Problem to work on: Search the records for the string "individual" and return each line that has it.

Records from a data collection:
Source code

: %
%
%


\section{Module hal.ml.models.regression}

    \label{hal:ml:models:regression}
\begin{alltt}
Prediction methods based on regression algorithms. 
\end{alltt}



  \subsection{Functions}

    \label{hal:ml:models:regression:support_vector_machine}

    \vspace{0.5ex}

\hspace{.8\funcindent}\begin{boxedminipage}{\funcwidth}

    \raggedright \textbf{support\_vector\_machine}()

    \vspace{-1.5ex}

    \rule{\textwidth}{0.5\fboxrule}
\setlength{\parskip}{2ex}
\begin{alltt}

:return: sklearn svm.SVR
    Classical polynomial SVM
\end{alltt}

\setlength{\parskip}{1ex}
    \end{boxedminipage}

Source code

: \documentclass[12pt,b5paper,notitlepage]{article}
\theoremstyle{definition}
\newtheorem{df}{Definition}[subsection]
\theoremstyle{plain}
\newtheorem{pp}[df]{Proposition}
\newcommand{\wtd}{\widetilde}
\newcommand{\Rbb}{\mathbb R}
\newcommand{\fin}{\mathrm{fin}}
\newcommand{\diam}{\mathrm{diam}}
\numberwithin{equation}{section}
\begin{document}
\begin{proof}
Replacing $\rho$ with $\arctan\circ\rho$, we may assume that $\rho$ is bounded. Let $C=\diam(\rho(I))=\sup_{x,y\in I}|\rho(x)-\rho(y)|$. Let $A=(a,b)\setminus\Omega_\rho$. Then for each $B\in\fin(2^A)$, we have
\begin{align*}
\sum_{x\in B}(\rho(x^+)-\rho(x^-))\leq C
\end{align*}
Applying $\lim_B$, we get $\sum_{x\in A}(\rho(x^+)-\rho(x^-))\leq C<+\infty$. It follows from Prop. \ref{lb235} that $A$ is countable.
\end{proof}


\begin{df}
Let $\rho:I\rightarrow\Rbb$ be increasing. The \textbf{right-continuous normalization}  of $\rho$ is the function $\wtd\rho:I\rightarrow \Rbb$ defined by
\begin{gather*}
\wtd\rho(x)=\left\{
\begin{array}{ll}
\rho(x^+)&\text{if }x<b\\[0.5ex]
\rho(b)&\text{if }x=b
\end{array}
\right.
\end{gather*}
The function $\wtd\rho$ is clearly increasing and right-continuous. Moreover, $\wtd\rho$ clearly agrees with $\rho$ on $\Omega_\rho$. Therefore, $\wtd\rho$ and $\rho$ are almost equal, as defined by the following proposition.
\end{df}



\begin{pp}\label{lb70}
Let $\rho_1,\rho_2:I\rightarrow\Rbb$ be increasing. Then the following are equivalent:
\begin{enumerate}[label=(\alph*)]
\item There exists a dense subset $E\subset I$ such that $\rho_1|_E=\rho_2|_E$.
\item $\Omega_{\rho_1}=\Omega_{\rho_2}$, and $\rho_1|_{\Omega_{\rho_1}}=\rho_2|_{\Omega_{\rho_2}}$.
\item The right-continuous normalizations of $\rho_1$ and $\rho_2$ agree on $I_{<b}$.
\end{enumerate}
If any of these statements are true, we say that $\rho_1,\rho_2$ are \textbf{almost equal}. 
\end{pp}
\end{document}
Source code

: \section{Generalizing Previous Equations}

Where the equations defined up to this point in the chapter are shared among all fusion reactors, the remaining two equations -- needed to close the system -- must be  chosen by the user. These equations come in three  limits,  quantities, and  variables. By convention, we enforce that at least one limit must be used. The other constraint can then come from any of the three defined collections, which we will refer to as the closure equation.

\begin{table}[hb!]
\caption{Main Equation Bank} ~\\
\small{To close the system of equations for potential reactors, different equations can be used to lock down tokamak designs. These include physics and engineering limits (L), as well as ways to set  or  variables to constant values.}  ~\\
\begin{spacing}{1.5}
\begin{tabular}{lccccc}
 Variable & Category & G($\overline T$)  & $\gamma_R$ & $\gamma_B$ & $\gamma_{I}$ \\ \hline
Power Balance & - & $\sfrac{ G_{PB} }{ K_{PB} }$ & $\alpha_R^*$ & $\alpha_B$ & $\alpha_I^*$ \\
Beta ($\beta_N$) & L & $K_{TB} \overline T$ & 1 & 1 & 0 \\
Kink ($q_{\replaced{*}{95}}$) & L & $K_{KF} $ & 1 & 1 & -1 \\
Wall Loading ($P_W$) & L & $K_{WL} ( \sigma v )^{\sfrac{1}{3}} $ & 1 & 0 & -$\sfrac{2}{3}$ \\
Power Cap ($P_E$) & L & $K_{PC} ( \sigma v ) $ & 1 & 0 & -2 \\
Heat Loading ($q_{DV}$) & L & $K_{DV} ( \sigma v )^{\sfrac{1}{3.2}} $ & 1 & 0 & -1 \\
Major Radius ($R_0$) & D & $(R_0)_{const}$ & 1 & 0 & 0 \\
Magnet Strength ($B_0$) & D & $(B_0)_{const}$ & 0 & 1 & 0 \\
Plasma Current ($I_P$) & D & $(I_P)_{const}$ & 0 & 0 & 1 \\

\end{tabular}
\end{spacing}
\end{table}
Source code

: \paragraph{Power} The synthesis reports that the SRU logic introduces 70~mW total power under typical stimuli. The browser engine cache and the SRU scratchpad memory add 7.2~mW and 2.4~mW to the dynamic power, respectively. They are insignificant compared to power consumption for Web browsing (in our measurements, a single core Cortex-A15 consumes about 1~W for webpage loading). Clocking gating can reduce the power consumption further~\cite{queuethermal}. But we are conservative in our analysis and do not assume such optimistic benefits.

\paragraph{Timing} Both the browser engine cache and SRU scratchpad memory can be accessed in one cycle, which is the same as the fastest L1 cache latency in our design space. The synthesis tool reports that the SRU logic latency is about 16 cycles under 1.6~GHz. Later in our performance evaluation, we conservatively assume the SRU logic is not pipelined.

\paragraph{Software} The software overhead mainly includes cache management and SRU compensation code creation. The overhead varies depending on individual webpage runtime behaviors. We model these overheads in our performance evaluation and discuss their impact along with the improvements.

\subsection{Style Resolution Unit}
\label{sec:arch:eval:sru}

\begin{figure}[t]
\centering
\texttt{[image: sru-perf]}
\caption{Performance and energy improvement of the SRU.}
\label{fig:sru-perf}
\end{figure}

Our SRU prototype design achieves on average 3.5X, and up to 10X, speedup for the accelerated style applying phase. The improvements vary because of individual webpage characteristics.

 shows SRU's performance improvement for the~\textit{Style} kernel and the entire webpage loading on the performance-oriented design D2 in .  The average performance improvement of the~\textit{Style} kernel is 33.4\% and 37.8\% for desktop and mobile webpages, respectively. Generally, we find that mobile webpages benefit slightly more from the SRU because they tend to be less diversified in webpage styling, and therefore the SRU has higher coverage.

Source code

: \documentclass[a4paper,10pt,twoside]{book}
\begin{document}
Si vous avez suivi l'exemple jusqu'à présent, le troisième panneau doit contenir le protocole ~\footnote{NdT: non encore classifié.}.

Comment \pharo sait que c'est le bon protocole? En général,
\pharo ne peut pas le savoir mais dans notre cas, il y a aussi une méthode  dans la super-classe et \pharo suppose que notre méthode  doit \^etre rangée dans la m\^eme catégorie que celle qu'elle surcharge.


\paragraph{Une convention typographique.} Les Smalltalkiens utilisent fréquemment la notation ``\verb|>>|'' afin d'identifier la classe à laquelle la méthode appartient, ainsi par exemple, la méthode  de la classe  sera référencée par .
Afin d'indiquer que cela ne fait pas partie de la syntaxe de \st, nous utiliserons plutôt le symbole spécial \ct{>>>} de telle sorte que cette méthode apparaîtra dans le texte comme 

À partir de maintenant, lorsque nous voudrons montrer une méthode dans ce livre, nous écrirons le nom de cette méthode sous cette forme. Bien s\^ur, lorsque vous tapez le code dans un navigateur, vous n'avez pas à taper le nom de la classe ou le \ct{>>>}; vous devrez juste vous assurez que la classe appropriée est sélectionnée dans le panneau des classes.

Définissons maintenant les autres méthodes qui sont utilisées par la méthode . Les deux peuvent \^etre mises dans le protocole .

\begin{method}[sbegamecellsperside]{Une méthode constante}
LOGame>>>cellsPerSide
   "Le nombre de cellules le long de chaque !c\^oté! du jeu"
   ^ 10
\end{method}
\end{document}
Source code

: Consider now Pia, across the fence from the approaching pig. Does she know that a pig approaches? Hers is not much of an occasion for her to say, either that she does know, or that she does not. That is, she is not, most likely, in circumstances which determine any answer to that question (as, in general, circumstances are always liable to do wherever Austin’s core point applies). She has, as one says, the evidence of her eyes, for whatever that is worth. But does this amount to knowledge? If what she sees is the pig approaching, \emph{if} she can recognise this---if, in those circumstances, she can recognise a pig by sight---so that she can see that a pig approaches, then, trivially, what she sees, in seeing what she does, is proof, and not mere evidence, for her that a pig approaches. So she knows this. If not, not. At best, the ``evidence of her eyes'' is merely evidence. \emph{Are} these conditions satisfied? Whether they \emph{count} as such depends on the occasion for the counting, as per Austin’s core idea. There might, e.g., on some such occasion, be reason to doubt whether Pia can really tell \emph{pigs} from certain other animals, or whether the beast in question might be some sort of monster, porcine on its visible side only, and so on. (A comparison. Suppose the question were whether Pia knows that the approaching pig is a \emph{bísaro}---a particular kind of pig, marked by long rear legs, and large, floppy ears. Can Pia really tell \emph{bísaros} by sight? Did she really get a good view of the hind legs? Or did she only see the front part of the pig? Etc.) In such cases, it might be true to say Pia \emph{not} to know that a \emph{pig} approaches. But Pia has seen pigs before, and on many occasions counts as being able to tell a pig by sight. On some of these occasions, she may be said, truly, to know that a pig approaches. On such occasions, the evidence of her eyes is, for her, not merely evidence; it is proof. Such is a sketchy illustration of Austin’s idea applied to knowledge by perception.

Solution:
\paragraph{Software} The software overhead mainly includes cache management and SRU compensation code creation. The overhead varies depending on individual webpage runtime behaviors. We model these overheads in our performance evaluation and discuss their impact along with the improvements.
Our SRU prototype design achieves on average 3.5X, and up to 10X, speedup for the accelerated style applying phase. The improvements vary because of individual webpage characteristics.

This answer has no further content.